#### EXERCISE OBJECTIVE:
Wherever the word "none" occurs in the listing below, copy that whole line.

#### SUPPLIED RECORDS:
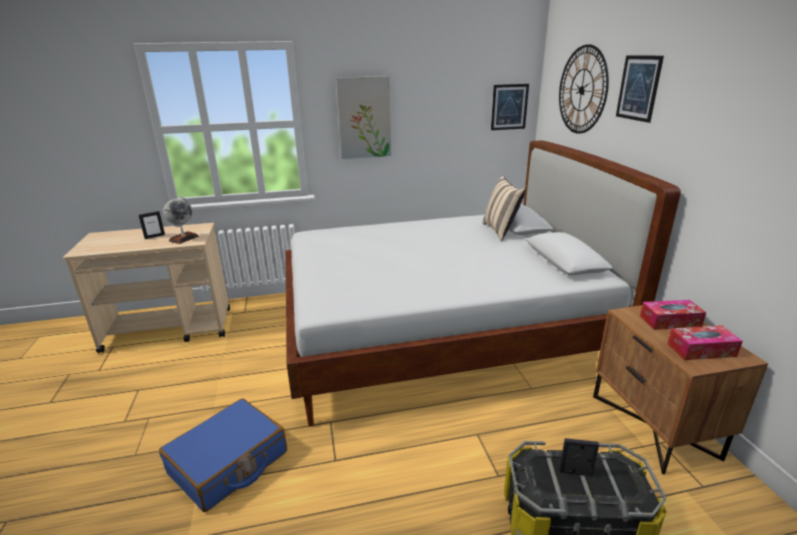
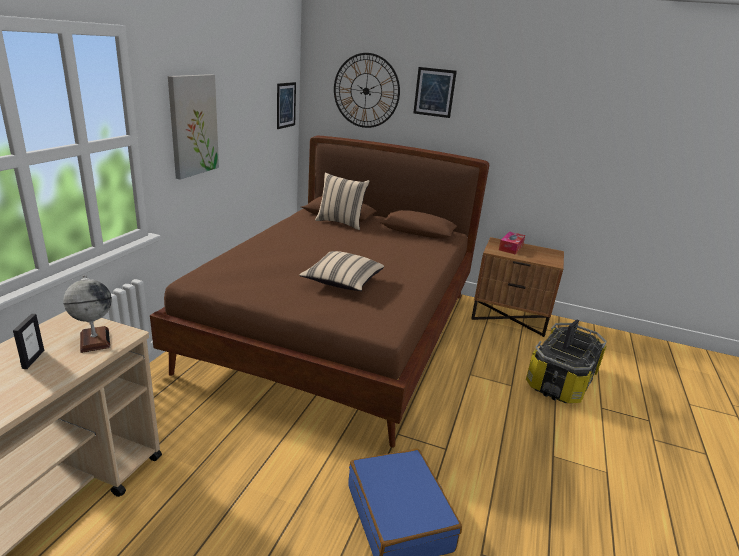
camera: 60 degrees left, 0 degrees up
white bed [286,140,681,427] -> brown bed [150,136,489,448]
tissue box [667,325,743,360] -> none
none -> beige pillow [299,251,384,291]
...
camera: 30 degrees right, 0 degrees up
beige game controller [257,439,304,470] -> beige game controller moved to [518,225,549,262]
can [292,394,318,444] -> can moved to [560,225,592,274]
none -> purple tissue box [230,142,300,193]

#### EXERCISE RESULT:
tissue box [667,325,743,360] -> none
none -> beige pillow [299,251,384,291]
none -> purple tissue box [230,142,300,193]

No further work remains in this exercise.